**The input:**
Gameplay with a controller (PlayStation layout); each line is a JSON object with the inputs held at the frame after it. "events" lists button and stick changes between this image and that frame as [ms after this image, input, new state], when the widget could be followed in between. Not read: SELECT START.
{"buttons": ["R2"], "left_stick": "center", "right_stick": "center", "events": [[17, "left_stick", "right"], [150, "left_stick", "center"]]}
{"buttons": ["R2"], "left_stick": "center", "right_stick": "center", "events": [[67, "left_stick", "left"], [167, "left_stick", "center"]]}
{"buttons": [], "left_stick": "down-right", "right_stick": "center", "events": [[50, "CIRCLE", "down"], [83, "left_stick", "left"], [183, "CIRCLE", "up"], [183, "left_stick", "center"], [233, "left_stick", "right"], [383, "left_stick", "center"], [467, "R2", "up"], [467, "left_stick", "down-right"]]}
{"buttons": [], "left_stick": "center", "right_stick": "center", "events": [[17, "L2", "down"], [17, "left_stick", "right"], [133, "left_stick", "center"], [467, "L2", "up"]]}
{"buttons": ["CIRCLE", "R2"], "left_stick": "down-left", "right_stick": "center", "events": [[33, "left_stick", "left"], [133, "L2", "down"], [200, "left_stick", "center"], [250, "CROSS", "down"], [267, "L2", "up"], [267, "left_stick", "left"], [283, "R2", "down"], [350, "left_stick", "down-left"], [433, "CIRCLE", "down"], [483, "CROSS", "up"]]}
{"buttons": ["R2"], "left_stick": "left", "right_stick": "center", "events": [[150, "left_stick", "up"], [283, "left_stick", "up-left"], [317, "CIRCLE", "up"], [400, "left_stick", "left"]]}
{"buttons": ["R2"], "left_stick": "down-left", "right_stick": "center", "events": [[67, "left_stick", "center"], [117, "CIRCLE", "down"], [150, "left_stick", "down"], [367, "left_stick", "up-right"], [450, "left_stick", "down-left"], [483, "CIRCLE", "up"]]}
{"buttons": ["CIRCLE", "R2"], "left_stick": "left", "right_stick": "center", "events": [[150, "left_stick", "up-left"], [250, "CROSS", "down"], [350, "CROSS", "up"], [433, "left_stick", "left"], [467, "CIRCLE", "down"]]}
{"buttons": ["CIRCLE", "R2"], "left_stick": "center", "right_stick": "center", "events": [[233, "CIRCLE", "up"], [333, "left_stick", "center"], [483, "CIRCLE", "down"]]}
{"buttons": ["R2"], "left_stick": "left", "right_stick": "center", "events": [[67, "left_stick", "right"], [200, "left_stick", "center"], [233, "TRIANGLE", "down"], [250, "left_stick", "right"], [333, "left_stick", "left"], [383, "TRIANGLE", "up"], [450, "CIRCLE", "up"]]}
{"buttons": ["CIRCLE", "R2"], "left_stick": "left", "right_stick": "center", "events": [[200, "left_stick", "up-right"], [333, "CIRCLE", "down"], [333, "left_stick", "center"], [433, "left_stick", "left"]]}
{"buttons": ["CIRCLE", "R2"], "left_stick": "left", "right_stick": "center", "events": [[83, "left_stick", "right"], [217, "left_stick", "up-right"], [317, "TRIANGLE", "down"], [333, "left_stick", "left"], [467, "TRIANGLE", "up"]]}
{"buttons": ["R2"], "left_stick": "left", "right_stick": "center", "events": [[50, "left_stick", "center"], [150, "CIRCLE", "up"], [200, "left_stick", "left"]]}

**Assigned task:** Look through the listing, and copy each line that contains the word "CROSS".

**Your response:**
{"buttons": ["CIRCLE", "R2"], "left_stick": "down-left", "right_stick": "center", "events": [[33, "left_stick", "left"], [133, "L2", "down"], [200, "left_stick", "center"], [250, "CROSS", "down"], [267, "L2", "up"], [267, "left_stick", "left"], [283, "R2", "down"], [350, "left_stick", "down-left"], [433, "CIRCLE", "down"], [483, "CROSS", "up"]]}
{"buttons": ["CIRCLE", "R2"], "left_stick": "left", "right_stick": "center", "events": [[150, "left_stick", "up-left"], [250, "CROSS", "down"], [350, "CROSS", "up"], [433, "left_stick", "left"], [467, "CIRCLE", "down"]]}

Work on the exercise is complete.